How do I use OSMC remote hardware device in other projects?

I am building a project using RASPBIAN Jessie, it needs a remote but isn’t a multimedia project so I won’t be using OSMC software.

Where can I find documentation that describes the OSMC Remote Control device sold in stores. I like the look of it and want to re-purpose it for my other project, written in Python.

I had scouted around but can’t find it, if it exists, it’s obscured by search results about the OSMC software system. I want to take a look before buying one, here is the unit OSMC Remote Control | The Pi Hut

Thanks in advance for any advice or information.
Regards
David

The receiver for the black OSMC remote presents itself as a standard HID keyboard, so any device that supports USB keyboards should be able to use it.

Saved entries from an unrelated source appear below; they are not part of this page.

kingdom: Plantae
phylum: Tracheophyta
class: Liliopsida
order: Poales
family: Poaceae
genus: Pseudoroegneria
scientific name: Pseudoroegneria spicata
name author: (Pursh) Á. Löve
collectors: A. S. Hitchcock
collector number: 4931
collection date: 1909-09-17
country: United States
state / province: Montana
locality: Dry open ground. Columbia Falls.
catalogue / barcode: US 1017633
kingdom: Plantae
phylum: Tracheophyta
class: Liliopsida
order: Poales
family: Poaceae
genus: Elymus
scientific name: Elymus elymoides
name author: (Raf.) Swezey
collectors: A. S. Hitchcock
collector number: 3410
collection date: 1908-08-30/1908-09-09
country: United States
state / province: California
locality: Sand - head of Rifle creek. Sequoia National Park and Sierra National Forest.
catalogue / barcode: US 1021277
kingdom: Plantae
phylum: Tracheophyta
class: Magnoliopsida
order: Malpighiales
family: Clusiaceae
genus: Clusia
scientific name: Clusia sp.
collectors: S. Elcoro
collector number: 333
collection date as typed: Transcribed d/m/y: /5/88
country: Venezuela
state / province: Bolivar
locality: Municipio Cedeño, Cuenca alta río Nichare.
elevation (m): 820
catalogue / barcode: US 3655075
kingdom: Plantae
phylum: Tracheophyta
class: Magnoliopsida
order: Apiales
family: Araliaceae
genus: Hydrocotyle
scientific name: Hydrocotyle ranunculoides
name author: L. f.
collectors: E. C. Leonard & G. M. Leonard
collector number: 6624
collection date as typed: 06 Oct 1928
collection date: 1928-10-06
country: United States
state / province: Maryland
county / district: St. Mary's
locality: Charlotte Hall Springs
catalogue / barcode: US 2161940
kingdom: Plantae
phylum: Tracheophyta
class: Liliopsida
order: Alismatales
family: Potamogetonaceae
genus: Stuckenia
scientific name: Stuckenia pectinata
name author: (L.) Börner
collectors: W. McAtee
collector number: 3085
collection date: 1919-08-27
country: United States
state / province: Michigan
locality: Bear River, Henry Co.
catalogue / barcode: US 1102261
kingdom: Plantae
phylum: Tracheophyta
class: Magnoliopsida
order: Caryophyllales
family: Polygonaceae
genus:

The only issue you might have is the context menu and info buttons use a “high” scan code that may not be readable on all operating systems.

It depends on the OS you’re using. One good thing about our remote over others (ahem Hama), is that we only send one key code per button, so it’s easily remappable.

On Windows I suspect you can use something like EventGhost to map the keys to actions.

Hello Sam,
I mention it in the post - I am programming Python / tkinter/tkk running on RASPBIAN Jessie

Is there dcumentation for the device?
Thanks
David

Hi DBMandrake,
It’s a Pi running RASPBIAN Jessie programmed in Python using tkinter/ttk - I want to navigate between onscreen buttons and press them.

Is there documentation for the device that I can read before buying?

Hence I like the simpler remote. Also the user is elderly so a simple remote is easier for them.
Thanks
Regards
David

The remote acts as a HID device and passes keys to uinput as if it were a keyboard. You can see where these key mappings come from here:

http://lxr.free-electrons.com/source/include/linux/input.h?v=2.6.38#L210

Fabulous,
Thank you.

Should do admirably, appreciate the rapid assistance.
Regards,
David

I also wanted to use the official OSMC remote for other projects. I bought the current version - the one with the vol up / vol down buttons - and mapped the keys using the python script below.

Two things I discovered:

  1. The following button codes have changed:
    info: KEY_I (23)
    context: KEY_C (46)
    vol down: KEY_MINUS (12)
    vol up: KEY_EQUAL (13)

  2. The receiver appears as 2 USB devices on my RPi 2B (Jessie):
    /dev/input/event0 (most KEYs)
    /dev/input/event1 (KEY_BACK, KEY_PLAYPAUSE, KEY_STOP)

Python code:

from evdev import InputDevice, categorize, ecodes
from select import select

devices = map(InputDevice, ('/dev/input/event0', '/dev/input/event1'))
devices = {dev.fd: dev for dev in devices}

#for dev in devices.values(): print(dev)

while True:
	r, w, x = select(devices, [], [])
	for fd in r:
		for event in devices[fd].read():
			if event.type == ecodes.EV_KEY and event.value == 1:
				data = categorize(event)
				print data
2 Likes

Hey, thx!
I just selected the appropriate input devices and worked perfectly for me.